Historically the wall would define the city boundaries – outside the city wall, a green and productive agricultural landscape would begin. Twentieth-century urban planning took a Garden City approach to development beyond the wall. The 1934 town plan by architect Sven Markelius manifests green “wedges” as parkland with lines of sight towards the wall, furthermore leaving the wall clearly defined by an encircling green moat. Today the green wedge at Östercentrum is gone and in its place lies a vast parking area. By introducing small scale green production as shared living premises in an urban environment we wanted address some of major problems that we, as a society, are facing today and that are linked to the absence of social cohesion and the overall climate impact. It is our belief that every step taken, should be done in a direction that gets us closer to a solution.

 

3. How did this issue and the questions raised by the site mutation meet?

We wanted to address the issue of the absent historical identity of the site as an agricultural area and the missing green recreational value without compromising todays function as a parking zone. At the same time the program asked for a densification of the area as a whole. Furthermore, we wanted to encourage a sustainable way of living and to ensure green living qualities for the future inhabitants.
In conclusion, we focused on a reinterpretation of the sites’ overlapping historical layers, giving attention and physical space to both the distant and recent history and present needs.
Introducing shared gardens that could host both recreational value for residents of the area as well as presenting the possibility of green productivity, thus ensuring a sustainable approach to food production. Private parking is solved with semi underground parking facilities located beneath the open courtyards of a new housing typology - A morphology inspired by the green living qualities and the scale of the adjacent garden city combined with the productive qualities of the neighbouring commercial area.

 

4. Have you treated this issue previously? What were the reference projects that inspired yours?

The topics linked to the productive cities can be seen in relation to a series of our previous projects dealing with the city as a story-telling layered entity. We have in different ways worked with a reindustrialization of the city - made possible by the introduction of small-scale and low-pollution productive methods. On the notion of urban farming and green production we were inspired by several projects including the Administration Building with Rooftop Greenhouse in Oberhausen by Kuehn Malvezzi Architects.

 

5. Urban-architectural projects like the ones in Europan can only be implemented together with the actors through a negotiated process and in time. How did you consider this issue in your project?

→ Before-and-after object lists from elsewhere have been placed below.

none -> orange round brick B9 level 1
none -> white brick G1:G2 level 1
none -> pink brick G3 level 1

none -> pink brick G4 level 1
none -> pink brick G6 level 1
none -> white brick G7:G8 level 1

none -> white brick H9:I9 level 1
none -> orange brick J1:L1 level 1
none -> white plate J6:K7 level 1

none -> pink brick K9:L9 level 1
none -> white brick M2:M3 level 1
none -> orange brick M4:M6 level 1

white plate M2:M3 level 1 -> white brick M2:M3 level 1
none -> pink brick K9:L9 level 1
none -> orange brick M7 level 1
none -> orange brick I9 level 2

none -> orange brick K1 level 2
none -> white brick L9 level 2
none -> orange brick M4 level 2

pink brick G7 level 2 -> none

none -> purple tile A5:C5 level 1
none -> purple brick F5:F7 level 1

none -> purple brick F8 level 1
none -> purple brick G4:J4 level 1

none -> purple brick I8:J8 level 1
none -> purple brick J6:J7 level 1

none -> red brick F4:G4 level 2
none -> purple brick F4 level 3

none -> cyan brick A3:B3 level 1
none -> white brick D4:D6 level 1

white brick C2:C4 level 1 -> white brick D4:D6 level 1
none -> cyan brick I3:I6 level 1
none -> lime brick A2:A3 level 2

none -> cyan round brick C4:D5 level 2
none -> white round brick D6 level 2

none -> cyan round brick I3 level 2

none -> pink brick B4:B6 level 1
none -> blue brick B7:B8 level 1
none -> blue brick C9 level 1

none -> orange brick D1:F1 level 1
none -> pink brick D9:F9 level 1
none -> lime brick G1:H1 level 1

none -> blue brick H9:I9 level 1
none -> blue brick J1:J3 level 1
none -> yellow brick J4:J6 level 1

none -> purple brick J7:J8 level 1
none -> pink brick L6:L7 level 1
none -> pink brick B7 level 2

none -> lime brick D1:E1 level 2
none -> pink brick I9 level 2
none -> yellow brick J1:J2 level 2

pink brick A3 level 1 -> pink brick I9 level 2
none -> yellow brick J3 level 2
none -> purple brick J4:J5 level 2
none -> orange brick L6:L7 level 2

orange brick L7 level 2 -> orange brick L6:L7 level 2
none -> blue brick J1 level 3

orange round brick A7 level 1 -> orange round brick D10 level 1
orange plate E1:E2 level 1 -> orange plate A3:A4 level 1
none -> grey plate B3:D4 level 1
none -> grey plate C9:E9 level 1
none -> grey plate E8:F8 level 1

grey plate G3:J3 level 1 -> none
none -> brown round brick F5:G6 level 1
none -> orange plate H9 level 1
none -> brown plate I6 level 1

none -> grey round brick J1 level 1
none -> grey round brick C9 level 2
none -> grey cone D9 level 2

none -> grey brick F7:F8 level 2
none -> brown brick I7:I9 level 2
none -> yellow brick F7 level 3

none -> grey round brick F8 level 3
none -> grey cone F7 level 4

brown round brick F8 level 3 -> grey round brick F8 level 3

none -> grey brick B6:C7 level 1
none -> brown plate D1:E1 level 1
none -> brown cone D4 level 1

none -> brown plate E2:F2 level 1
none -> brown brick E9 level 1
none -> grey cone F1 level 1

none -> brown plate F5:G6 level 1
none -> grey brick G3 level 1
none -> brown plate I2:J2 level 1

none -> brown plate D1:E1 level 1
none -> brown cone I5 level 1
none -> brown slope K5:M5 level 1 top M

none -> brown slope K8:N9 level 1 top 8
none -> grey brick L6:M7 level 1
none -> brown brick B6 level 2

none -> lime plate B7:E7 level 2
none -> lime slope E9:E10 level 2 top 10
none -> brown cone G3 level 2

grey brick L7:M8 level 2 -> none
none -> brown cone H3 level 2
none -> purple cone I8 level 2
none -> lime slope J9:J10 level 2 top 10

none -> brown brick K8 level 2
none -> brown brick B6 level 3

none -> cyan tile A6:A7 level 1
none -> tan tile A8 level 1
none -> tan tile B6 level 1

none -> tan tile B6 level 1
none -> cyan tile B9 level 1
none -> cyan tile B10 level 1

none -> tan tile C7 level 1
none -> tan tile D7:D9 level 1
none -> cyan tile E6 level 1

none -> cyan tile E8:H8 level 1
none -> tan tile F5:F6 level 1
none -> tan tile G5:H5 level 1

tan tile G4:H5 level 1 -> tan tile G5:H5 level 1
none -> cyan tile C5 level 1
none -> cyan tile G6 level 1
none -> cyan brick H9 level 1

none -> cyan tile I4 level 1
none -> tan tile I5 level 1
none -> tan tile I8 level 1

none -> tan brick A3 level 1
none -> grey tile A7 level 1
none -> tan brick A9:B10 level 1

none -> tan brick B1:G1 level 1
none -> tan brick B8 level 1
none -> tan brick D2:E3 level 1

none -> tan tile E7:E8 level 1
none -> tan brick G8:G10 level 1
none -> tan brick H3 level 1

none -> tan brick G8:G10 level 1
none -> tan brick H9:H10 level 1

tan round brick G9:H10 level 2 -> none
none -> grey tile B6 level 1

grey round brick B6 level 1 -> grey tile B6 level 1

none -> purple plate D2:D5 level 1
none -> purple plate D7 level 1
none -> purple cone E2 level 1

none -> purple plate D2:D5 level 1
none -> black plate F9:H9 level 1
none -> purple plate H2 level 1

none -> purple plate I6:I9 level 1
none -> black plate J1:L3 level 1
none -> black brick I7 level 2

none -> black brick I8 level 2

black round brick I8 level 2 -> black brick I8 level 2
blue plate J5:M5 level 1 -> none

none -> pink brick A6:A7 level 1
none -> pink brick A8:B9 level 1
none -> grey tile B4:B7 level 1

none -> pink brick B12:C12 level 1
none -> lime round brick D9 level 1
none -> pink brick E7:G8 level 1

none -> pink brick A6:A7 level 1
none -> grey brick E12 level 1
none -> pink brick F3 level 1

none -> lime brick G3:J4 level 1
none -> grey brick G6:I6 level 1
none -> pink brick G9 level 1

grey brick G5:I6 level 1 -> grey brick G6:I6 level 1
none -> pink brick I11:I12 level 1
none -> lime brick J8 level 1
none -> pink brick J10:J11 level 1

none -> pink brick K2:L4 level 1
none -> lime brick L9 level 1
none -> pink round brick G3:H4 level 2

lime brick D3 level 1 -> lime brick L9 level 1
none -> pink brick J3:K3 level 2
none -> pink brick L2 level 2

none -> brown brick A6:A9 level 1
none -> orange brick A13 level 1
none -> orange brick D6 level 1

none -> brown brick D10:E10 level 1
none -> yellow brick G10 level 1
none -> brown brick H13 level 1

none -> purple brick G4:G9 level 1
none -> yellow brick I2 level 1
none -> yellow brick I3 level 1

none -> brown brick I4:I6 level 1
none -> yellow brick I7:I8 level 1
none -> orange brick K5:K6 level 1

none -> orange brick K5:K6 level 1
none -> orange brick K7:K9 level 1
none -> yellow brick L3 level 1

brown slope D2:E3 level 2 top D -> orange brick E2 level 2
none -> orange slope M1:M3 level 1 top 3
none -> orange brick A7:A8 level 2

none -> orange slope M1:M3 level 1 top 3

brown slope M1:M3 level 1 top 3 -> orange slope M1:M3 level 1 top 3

We specifically addressed this aspect by working with an overall strategic concept that has a high flexibility within the overall concept. The proposal can thereby adapt to new or changing demands in the coming planning and realization process. Furthermore, the project supports the notion of a phase format that allows a sectional and layered implementation.

6. Is it the first time you have been awarded a prize at Europan? How could this help you in your professional career?

In the previous session of Europan on “Productive Cities”, we won on the site for Karlskrona (SE). We are so proud and happy to have won again for our second time on a Europan site! We are looking very much forward to be able to contribute to the future development of Östercentrum in Visby!

 

TEAM IDENTITY

Office: /
Functions: Architecture
Average age of the associates: … years old

Has your team, together or separately, already conceived or implemented some projects and/or won any competition? If yes, which ones?

In the previous session of Europan Productive Cities E14 we won the site for Karlskrona (SE), with the project "A Blue Entrance - To the City in the Sea".